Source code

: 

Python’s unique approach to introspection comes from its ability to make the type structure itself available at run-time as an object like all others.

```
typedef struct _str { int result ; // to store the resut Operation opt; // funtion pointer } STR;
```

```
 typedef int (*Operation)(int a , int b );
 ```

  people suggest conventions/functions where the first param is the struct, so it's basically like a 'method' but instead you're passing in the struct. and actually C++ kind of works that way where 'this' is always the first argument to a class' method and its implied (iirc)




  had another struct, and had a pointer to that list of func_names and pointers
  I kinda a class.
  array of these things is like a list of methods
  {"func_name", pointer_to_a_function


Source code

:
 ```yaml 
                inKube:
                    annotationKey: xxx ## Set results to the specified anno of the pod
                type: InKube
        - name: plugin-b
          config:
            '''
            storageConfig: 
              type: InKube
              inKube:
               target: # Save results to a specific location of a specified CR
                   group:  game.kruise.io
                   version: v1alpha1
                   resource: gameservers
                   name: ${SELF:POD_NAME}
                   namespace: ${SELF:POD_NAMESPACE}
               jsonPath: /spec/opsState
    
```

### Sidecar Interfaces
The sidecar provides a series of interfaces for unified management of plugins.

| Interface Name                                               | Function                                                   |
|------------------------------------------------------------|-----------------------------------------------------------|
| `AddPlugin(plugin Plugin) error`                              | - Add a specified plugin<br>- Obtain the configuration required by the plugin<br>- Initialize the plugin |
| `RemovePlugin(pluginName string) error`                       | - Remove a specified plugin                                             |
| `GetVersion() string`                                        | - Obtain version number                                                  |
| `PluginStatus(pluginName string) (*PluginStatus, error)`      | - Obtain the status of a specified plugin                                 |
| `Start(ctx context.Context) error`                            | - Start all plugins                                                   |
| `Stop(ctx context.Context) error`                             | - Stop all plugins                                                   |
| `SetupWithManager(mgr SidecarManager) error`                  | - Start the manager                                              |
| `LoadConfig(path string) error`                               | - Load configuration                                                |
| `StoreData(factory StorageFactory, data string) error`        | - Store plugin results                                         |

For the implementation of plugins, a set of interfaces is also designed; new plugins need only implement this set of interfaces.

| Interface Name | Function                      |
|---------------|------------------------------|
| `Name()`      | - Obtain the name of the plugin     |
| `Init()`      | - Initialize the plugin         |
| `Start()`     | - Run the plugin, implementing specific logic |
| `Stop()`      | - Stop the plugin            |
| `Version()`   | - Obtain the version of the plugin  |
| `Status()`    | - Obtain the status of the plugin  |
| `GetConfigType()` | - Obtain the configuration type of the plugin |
◆ ◆ ◆
- **Work to complete**: Reproduce, exactly as they stand in the data above, the lines from the one that holds "Initialize the plugin |" to the one that holds "status of a", inclusive.

- **Solution to this exercise**:
| `AddPlugin(plugin Plugin) error`                              | - Add a specified plugin<br>- Obtain the configuration required by the plugin<br>- Initialize the plugin |
| `RemovePlugin(pluginName string) error`                       | - Remove a specified plugin                                             |
| `GetVersion() string`                                        | - Obtain version number                                                  |
| `PluginStatus(pluginName string) (*PluginStatus, error)`      | - Obtain the status of a specified plugin                                 |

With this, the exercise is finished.